Tyson Foods leveraging Hillshire innovation
March 20, 2015
by Keith Nunes
The company is focused on bringing clean label varieties of products to market.
LONDON – With the integration of Hillshire Brands well under way, the focus at Tyson Foods has turned to execution. Company executives are working to maintain the innovation momentum Hillshire had attained prior to the acquisition in 2014.
“Our goal is to deliver top-tier performance within the consumer packaged goods industry where we compete,” said Andy Callahan, president of retail packaged goods for Tyson Foods, during the Consumer Analyst of Europe (CAGE) conference on March 18. “We have an advantaged portfolio of brands in very attractive categories and a model to build those brands and grow over time faster at a rate than the food and beverage industry in total …”
Callahan described Tyson’s innovation pipeline as “robust” and detailed which consumer need-state categories the company is targeting.
“The consumer landscape is changing,” he said. “The way consumers shop is changing. They used to go to 12 stores. They are not going to less stores, but they are making more trips …. The millennial consumers, about 27 percent of the total consumer base, it is the largest cohort in history and they are evolving in their purchasing power over time.”

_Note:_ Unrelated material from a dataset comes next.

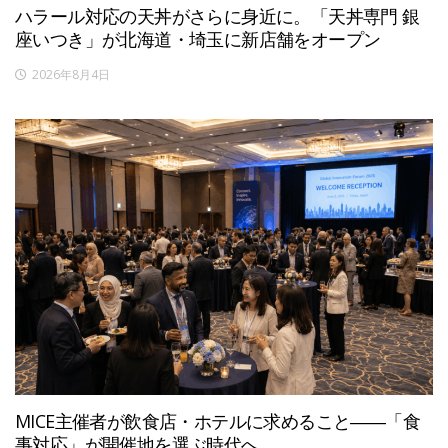
ハラール対応の天丼がさらに身近に。「天丼専門 銀
座いつき」が北海道・埼玉に新店舗をオープン
2026年8月4日
MICE主催者が飲食店・ホテルに求めること――「食
事対応」が開催地を選ぶ時代へ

Noting that consumers are eating seven meals per day, snacking more and focusing on getting more protein in their diets, Callahan emphasized Tyson Foods has the insights to identify what is important to consumers today. The company segments its consumer targets into four platforms for growth within the Tyson’s portfolio of products, including:
• Breakfast reinvented, which includes new solutions for a convenient, complete and assembled breakfast;
• Smart shortcuts, which focuses on higher quality and unique meals with less preparation;
• Purposeful snacking, which includes handheld and shareable products; and
• Holistic wellness, which Tyson Foods describes as “foundationally nutritious products for our most disciplined consumers.”
As an example of the breakfast reinvented platform, Callahan noted years ago the Jimmy Dean brand only featured a roll sausage item.
“We moved into convenient breakfast, but most recently we have moved even out of breakfast into more anytime meals,” he said. “The reason we were able to do this is because Jimmy Dean within the frozen section has the highest loyalty and highest repeat of any brand. And we knew that there was a need for consumers to have more tasteful and convenient products outside of the breakfast occasion.”
Expanding boundaries is a key element of Tyson Foods’ innovation strategy, as exemplified by the effort to take the Ball Park brand beyond hot dogs.
“We extended several years ago into the hamburger section within frozen, and that is a platform for growth,” Callahan said. “It has one of the highest repeat rates of a new products launch in several years. Over nearly 40 percent of consumers who try it repeat it.”
The company also is extending the Ball Park brand into snacking with the introduction of a jerky item.
“We are going to disrupt this category with a product that is flame grilled which is differentiating within the category,” Callahan said. “And therefore it will taste better, and it will provide a tender differentiating opportunity within consumers. Our customers are extremely excited about this opportunity.”
Under the holistic wellness banner, Callahan noted the company is focused on bringing clean-label varieties of products to market. One such example is Hillshire Naturals lunch meat.
“What was differentiating about this product is it actually tasted better,” he said.
During the question-and-answer period, an analyst in attendance at the CAGE conference pressed Callahan on his thoughts about what is happening within the frozen-food category in the United States.
“My opinion is I do not believe that fundamentally frozen has a consumer issue,” he said. “I believe that the categories in which we compete in and have been able to grow where we bring innovation and bring consumer relevant solutions to and invest in, we have demonstrated the ability to be able to grow them. For example, even within our breakfast category millennials are some of the highest-indexed consumers within some of the categories in which we compete.”